─── Texte retenu

10(000) années d'horreur

Publié le par lamiri

Au secours, les années 80 reviennent !
J'ai beau comprendre qu'il en est toujours ainsi et que chaque génération éprouve tous les vingt ans le besoin de se replonger dans les siens mais la nostalgie des années Reagan-Thatcher-Mitterand m'échappe. Aucune envie de revoir les premiers clips vidéo mal ficelés, les filles porter des vestes pied-de-poule avec un cintre dans le dos et des pendentifs d'oreille surdimensionnés en plastoc ou encore les mecs avec des futals chiraquiens ceinturés sous les côtes et chaussettes apparentes. Encore moins les mines hautaines de ceux qui jouaient les néo-dandies, car pour avoir l'air hype, il fallait tirer une tronche de petit marquis et d'executive woman qui met les poings sur la table. Ce qu'ils croyaient original et dans le vent était pompé sur les modes zazou et hollywoodienne des années 40.

La bande dessinée, qui ne se portait plus très bien à la fin des années 70 a connu un véritable boost, souvent lié aux mouvements punks puis new-wave/cold-wave grâce à la multiplication des fanzines puis le succès de magazines comme Métal Hurlant et (A suivre). La couverture de "Summer of the 80's" est signée de Serge Clerc, le meilleur représentant du cross-over rock & BD, lui qui fut le dessinateur-espion dans Métal où avec Dionnet et Manoeuvre (encore un qui est depuis complètement parti en saucisse) il narrait les biographies très libres des Clash, du Velvet, des Cramps ou de Blondie. Son graphisme à l'époque très branché a mal vieilli, mais il n'est pas le seul (cf Floc'h, Loustal, Ted Benoît, Ever Meulen ou ce gars dont on voyait partout les illustrations et qui a disparu dans la nature, Koechlin, le Folon des 80's...). Si je devais sauver des bédéastes et illustrateurs d'il y a trente ans, je mettrais évidemment le quatuor Moebius-Tardi-Bilal-Druillet (même si ils faisaient déjà figure d'anciens), Florence Cestac, Yves Chaland, Jean-Claude Denis, Elli Medeiros (oui, la jolie craquette qui gazouillait des trucs coquins à propos de son doigt et faisait les bandes-sons de films chicos parisiens avec son complice Jacno fut aussi une dessinatrice pleine de charme au style presque manga), les allumés du collectif destroy Bazooka et surtout Joost Swarte et Masse. J'ajouterai un bonhomme bien trop discret et donc honteusement méconnu, André Barbe qui n'appartenait à aucune école sinon celle de Rodin.

──────
─── Données fournies

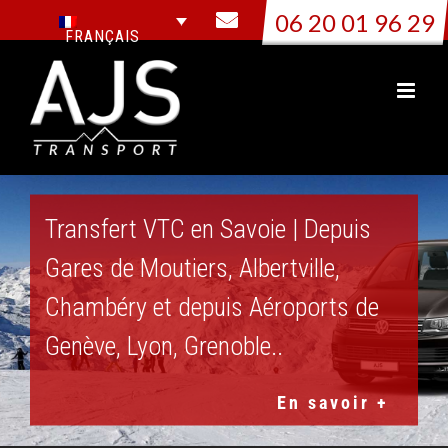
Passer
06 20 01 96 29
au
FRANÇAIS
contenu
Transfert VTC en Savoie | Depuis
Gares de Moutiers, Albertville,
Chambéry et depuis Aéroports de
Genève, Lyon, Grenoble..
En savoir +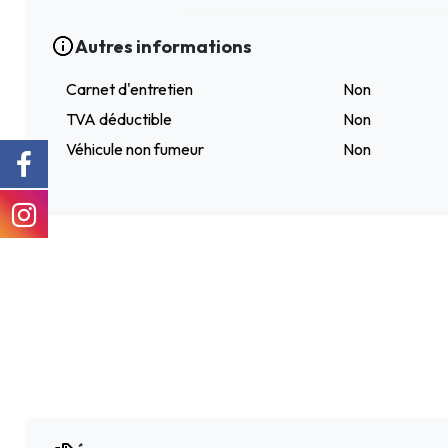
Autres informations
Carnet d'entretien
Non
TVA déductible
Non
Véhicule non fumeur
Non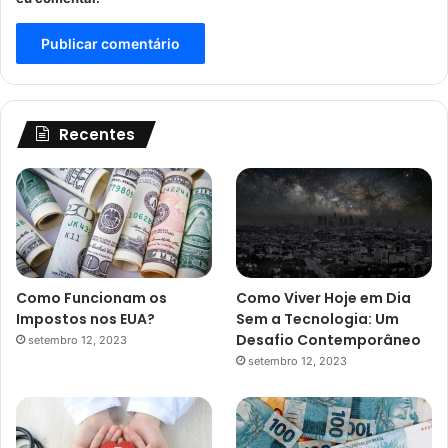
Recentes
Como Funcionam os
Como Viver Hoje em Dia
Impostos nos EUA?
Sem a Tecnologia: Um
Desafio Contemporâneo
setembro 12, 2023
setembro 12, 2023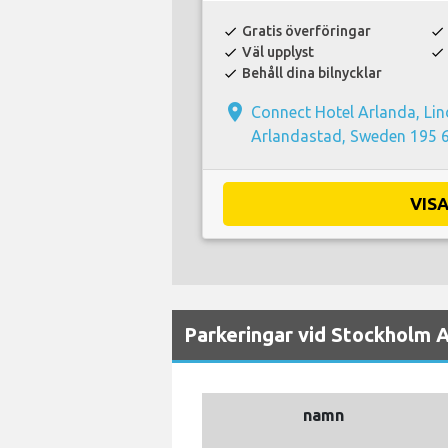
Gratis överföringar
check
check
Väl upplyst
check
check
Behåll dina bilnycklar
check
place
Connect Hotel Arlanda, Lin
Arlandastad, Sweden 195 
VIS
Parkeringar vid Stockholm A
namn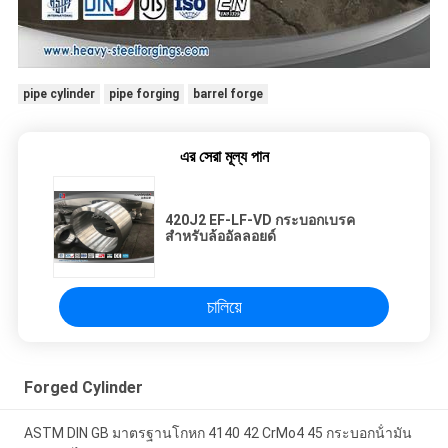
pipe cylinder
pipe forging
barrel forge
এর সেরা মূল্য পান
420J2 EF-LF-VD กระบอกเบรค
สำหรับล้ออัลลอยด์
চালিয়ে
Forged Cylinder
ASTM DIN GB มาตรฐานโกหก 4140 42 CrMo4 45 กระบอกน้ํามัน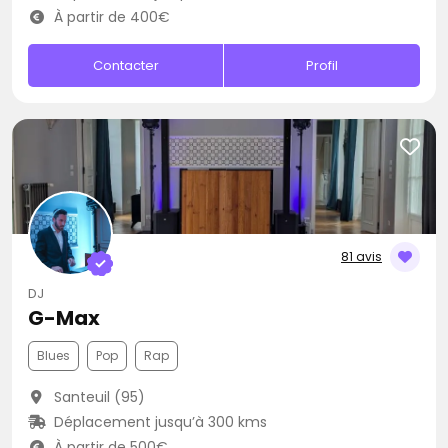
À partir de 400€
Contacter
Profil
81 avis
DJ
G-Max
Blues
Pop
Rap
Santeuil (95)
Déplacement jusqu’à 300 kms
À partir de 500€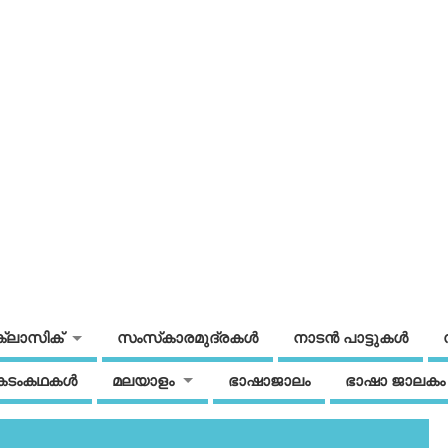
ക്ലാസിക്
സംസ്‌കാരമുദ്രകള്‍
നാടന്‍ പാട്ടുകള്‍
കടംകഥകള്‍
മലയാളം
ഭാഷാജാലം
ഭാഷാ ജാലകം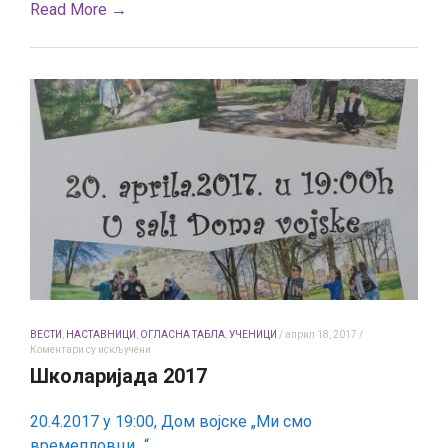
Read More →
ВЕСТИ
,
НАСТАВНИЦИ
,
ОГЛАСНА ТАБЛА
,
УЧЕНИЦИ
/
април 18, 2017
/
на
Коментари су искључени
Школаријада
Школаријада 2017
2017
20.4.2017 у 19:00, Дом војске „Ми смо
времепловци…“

──────

Mise en pratique:
a) Recopiez sans aucune modification le passage du billet sur les années 80 qui va de « Publié le par » jusqu'à « des années 40. » inclus.
b) Poursuivez le billet sur les années 80 et leur bande dessinée à la suite de sa dernière phrase.

Corrigé de l'exercice:
a)
Publié le par lamiri

Au secours, les années 80 reviennent !
J'ai beau comprendre qu'il en est toujours ainsi et que chaque génération éprouve tous les vingt ans le besoin de se replonger dans les siens mais la nostalgie des années Reagan-Thatcher-Mitterand m'échappe. Aucune envie de revoir les premiers clips vidéo mal ficelés, les filles porter des vestes pied-de-poule avec un cintre dans le dos et des pendentifs d'oreille surdimensionnés en plastoc ou encore les mecs avec des futals chiraquiens ceinturés sous les côtes et chaussettes apparentes. Encore moins les mines hautaines de ceux qui jouaient les néo-dandies, car pour avoir l'air hype, il fallait tirer une tronche de petit marquis et d'executive woman qui met les poings sur la table. Ce qu'ils croyaient original et dans le vent était pompé sur les modes zazou et hollywoodienne des années 40.

b)
Cet album collectif démarre très fort avec un coup ironique dans le rétro en parodiant un personnage pourtant bien antérieur aux 80's, le sentencieux Oncle Paul qui racontait des vies édifiantes dans le journal Spirou. Emile Bravo (récent repreneur de... Spirou !) lui en fait dire de bien bonnes quand il évoque cette splendeur révolue : comment oublier Jeanne Mas, Patricia Kass, la Compagnie Créole, l'équipe de France de foot (car le ver était déjà dans le fruit et un Platoche sans brioche pubait pour des boissons sucrées à bulles)...

Ensuite, Serge Clerc se lance dans une suite de polaroïds allant de 1976 à 1984 avec les premiers fast-foods aux décors tout en chromes et miroirs. Il fait la réclame du dernier cri de la hi-tech, la platine "Longue Plainte" auto-lubrifiante et antiskating, évoque l'explosion des radios-libres et des magazines rock.

Le Luc d'un Jean-Claude Denis en petite forme n'aime pas l'air du temps, terrifié par Tchernobyl, Sulitzer, les émissions de tonification gymnique et autres berlusconneries.

C'est Nine Antico qui fait la remarque la plus juste en imaginant le voyage temporel d'une Alice repartant en arrière : les photos-souvenirs de cette époque paraissent toujours plus craignos que celles des décennies précédentes. Et elle conclut avec la même justesse en annonçant ce que les générations futures railleront des années 2000 que je qualifierai d'années 80 bis ou 2.0.

Drouin et Clavery allongent un traumatisé des 80's sur le divan. Conclusion du psy : "Les années 80 se sont mises à fabriquer du rêve pendant qu'on fabriquait de l'argent, les deux n'étant pas incompatibles. Finalement, rien n'a vraiment changé depuis."

Cattelain et Dabitch se chargent de l'interlude comique. Dans leur "Flash Rance", ils imaginent ce à quoi s'occupaient des têtes aujourd'hui bien trop télé-couronnées (BHL, Parisot, Poutine, Bayrou, Royal, Kouchner...) lors d'événements aussi majeurs que la chute du Mur ou la ré-élection triomphale de Reagan.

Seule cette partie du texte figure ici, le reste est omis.